Landline gossip
Anarchy attracts and repulses me. There are times when I want to defile the picture plane to get rid of any illusion, or any idea that I stood somewhere and painted what I saw. I’ve never seen anything that I put in the pictures in real life. That doesn’t mean to say that they are totally disconnected from reality.
I enjoy the fact that you have to ask yourself what the inspiration for the endless charade actually is. If the answer is only money, my reply is that the gallery, then, should make it quite clear that looking means buying. To be big hearted about it, the real experience of looking at art is complete in itself.

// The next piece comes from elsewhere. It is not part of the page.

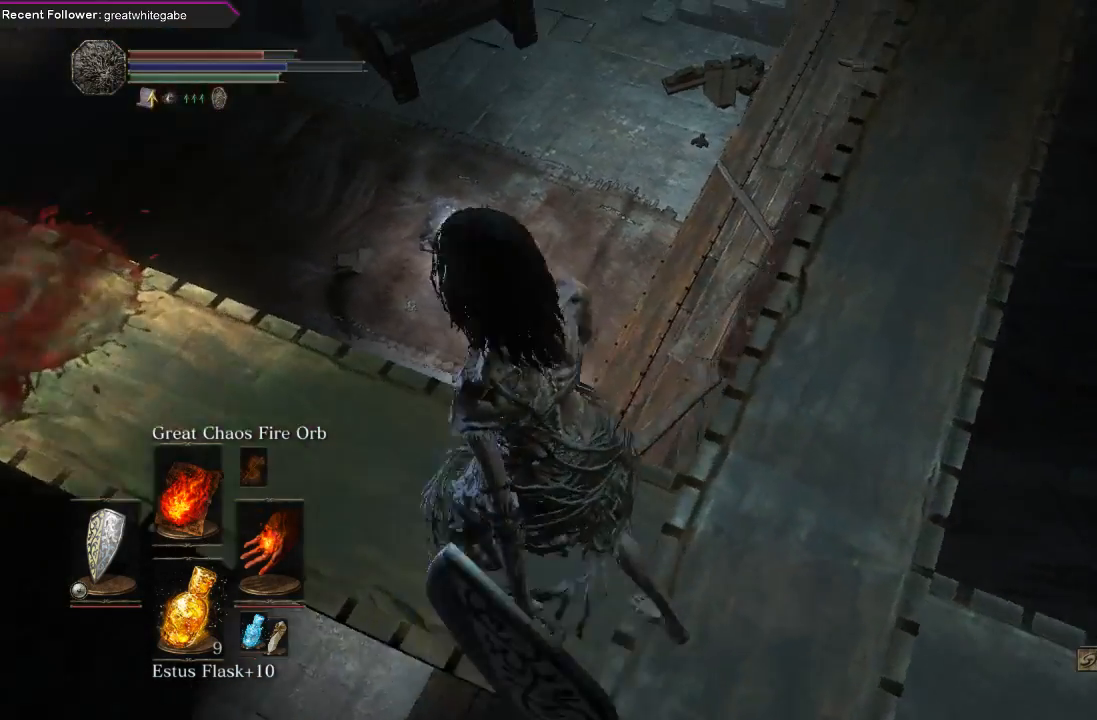
{"buttons": [], "left_stick": "center", "right_stick": "up-right", "events": [[33, "left_stick", "center"], [167, "right_stick", "up-right"]]}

The public is free to come and go, at no expense, to take and upload their pictures on the social media to win friends, and to plagiarise if they think they have the talent. No part of the experience makes parting with money obligatory. But it’s clear that I share my obsession with so many out there, that every kind of experience has become possible. The only thing that has not happened is total destruction, and that is because the pictures themselves don’t reference devils or gods in an iconoclastic way. There is no worship or defilement going on.
I think I’m co-joined with the many artists referencing pop, comics and cartoons, who are saying that this star system is as powerful as any other. But it’s completely imaginary and can be seen, in its softness, as a comment on the way humans have invented celebrity, and how harsh that’s become.
What I have a love-hate relationship with, when it comes to playthings, is their plastic-ness. That means their second life, after creation/animation, as evil toys fabricated from one of the earth’s most destructive materials. Surely, it’s less evil if they become art?